A l’analyse des marques espagnoles antérieures, les juges ont relevé que l’élément figuratif était d’une dimension semblable à celle de l’élément verbal, que le dessin qui le constituait n’était ni particulièrement remarquable, ni particulièrement frappant dans la perception d’ensemble des marques antérieures. Enfin il n’avait pas de « force évocatrice autonome ». Au contraire, cet élément figuratif se référait à la fonction d’un produit vendu par la société Soft SA, il était donc descriptif. Or, comme souligné par le TPICE « un élément d’une marque complexe qui est descriptif des produits désignés par cette marque ne peut être considéré, en principe, comme étant l’élément dominant de celle-ci ». Il ajoute que « lorsqu’une marque est composée d’éléments verbaux et figuratifs, les premiers sont en principe, plus distinctifs que les seconds, car le consommateur moyen fera plus facilement référence au produit en cause en citant le nom qu’en décrivant l’élément figuratif de la marque ».

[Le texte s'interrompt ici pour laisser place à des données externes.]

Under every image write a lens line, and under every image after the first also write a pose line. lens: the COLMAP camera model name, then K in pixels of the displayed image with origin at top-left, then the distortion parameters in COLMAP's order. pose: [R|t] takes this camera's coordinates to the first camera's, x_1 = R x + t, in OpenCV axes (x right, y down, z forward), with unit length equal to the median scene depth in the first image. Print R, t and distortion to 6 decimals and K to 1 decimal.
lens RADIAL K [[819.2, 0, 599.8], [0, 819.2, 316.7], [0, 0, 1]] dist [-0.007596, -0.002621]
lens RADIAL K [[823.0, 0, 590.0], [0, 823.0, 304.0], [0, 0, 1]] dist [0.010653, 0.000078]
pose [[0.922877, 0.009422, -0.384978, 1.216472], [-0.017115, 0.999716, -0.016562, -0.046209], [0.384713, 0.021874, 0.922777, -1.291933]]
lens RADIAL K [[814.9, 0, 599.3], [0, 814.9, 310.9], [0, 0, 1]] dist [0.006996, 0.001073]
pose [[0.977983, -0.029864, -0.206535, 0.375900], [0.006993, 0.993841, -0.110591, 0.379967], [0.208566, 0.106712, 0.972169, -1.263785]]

Au sein de la marque contestée, les juges ont mis en avant que la seconde partie du signe, à savoir « bizcard reader », était descriptive des produits couverts par la marque communautaire pour le consommateur espagnol qui a une certaine connaissance de la langue anglaise. Elle ne peut donc pas constituer l’élément distinctif et dominant de l’impression d’ensemble produite par la marque communautaire contestée, contrairement à PRESTO, qui n’est pas descriptif et qui est placé au début de la marque devant « BIZCARD READER ».
Au terme d’une comparaison visuelle, phonétique et conceptuelle des signes des marques, et après avoir notamment relevé que « la différence phonétique entre les deux signes, résultant de l’ajout « BIZCARD READER » n’est pas suffisante pour écarter une certaine similitude phonétique découlant de l’identité constatée entre l’élément dominant de la marque communautaire et celui des marques antérieures », les juges ont conclu que les marques en conflit présentaient des éléments importants de similitude et que « l’identité visuelle et phonétique des éléments dominant des marques en conflit (« presto ») l’emporte globalement sur les différences visuelles et phonétiques dues à la présence de l’élément figuratif négligeable dans les marques antérieures et de l’élément verbal secondaire et accessoire »bizcard reader ».

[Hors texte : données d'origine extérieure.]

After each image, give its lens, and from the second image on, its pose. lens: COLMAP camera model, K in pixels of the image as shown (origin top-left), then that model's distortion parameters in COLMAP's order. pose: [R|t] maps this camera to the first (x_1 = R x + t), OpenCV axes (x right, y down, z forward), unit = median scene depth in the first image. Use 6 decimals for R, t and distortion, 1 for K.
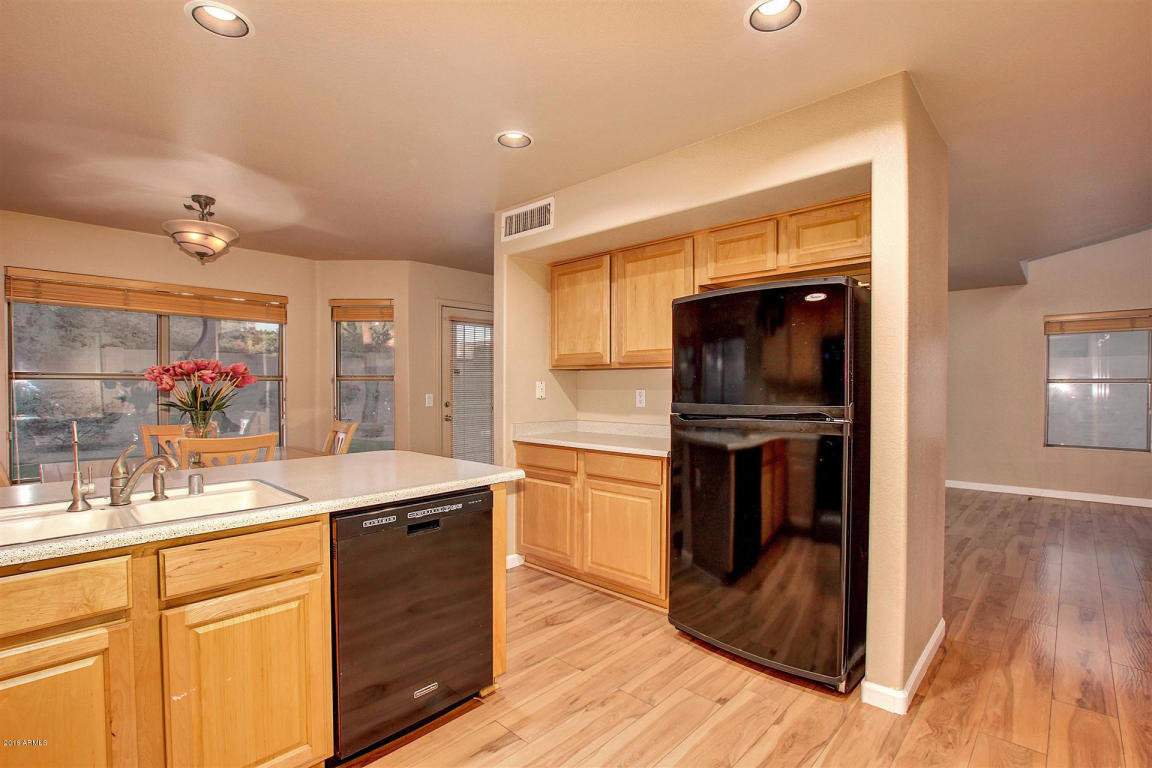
lens RADIAL K [[539.9, 0, 572.2], [0, 539.9, 386.8], [0, 0, 1]] dist [-0.024156, 0.001335]
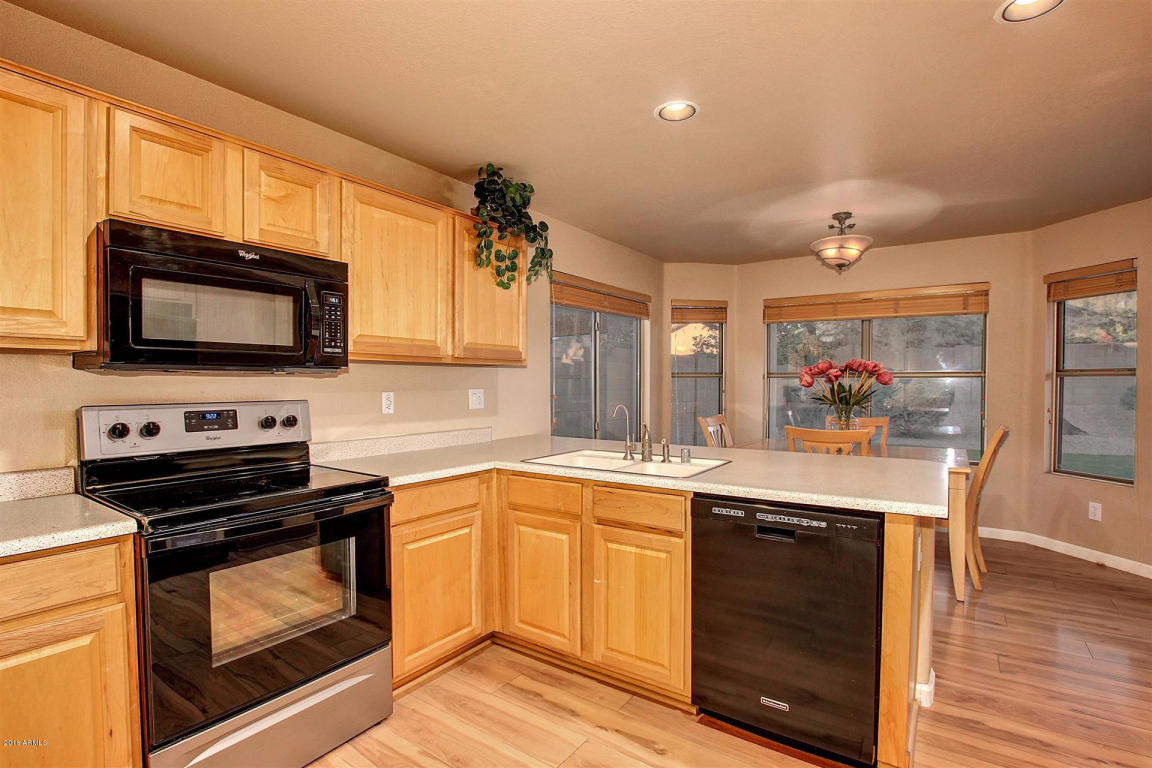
lens RADIAL K [[539.9, 0, 576.4], [0, 539.9, 386.0], [0, 0, 1]] dist [-0.024156, 0.001335]
pose [[0.166815, 0.009032, -0.985947, 0.582372], [-0.002051, 0.999959, 0.008814, -0.007238], [0.985986, 0.000552, 0.166826, 0.476332]]
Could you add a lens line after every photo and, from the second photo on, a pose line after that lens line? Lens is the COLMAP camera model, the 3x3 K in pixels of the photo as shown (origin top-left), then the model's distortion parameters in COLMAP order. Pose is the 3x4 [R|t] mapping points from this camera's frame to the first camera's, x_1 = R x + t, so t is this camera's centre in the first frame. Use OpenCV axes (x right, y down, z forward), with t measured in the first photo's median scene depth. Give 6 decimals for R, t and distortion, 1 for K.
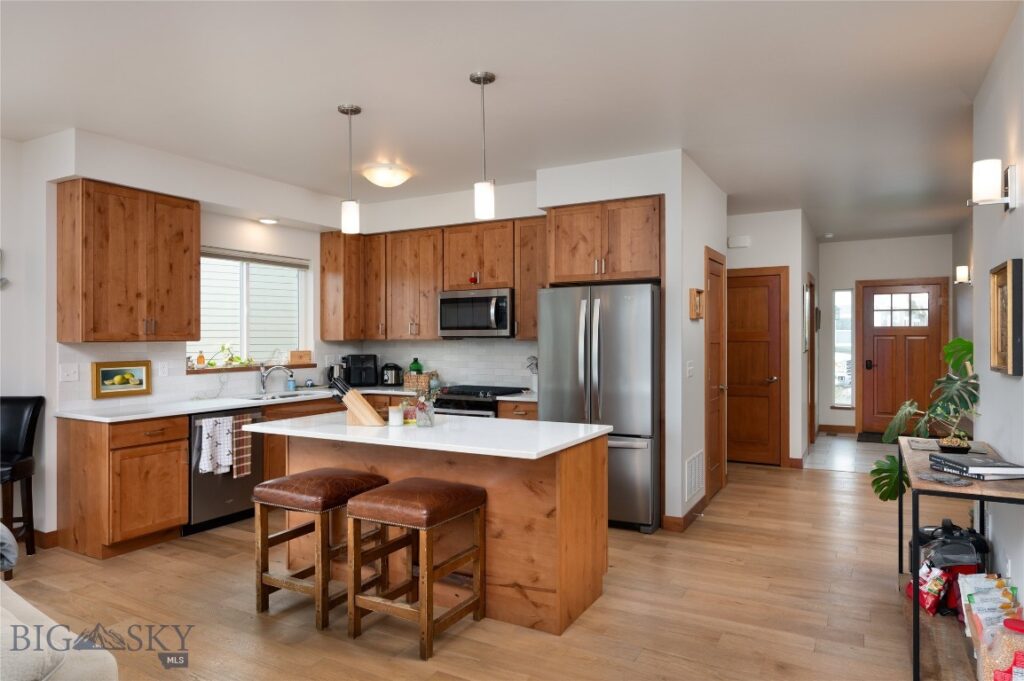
lens RADIAL K [[632.3, 0, 512.0], [0, 632.3, 340.5], [0, 0, 1]] dist [-0.002112, -0.000667]
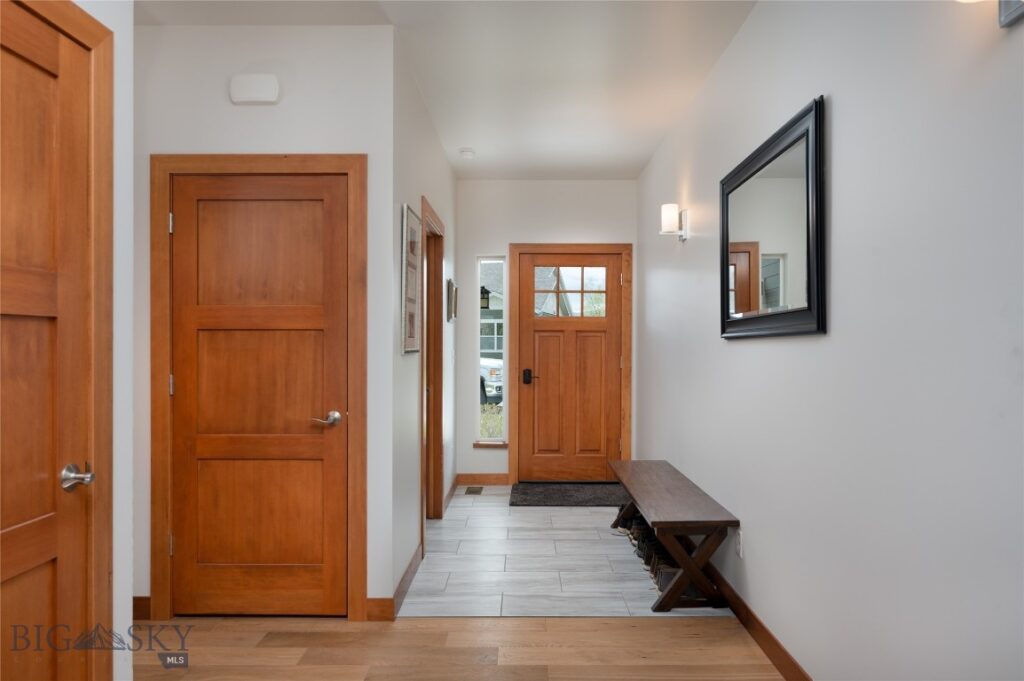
lens RADIAL K [[661.0, 0, 512.0], [0, 661.0, 340.5], [0, 0, 1]] dist [-0.000073, -0.000036]
pose [[0.881652, 0.010534, 0.471782, 0.245540], [-0.005985, 0.999920, -0.011142, 0.010494], [-0.471862, 0.007000, 0.881645, 0.435555]]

Par conséquent, pour les juges que « le public pertinent gardera en mémoire l’élément dominant des marques antérieures et quand il verra des produits et des services, identiques ou similaires, désignés par la marque communautaire, ou qu’il sera fait référence oralement à ceux-ci par le biais de cette marque, ce public, nonobstant le fait qu’il puisse être parfois plus attentif et avisé pour l’achat de certains produits et des services visés, pourra attribuer la même origine commerciale aux produits en question. Dès lors, même si le public pertinent est capable d’appréhender certaines différences entre les signes en conflit, le risque d’établir un lien entre les marques est très réel ».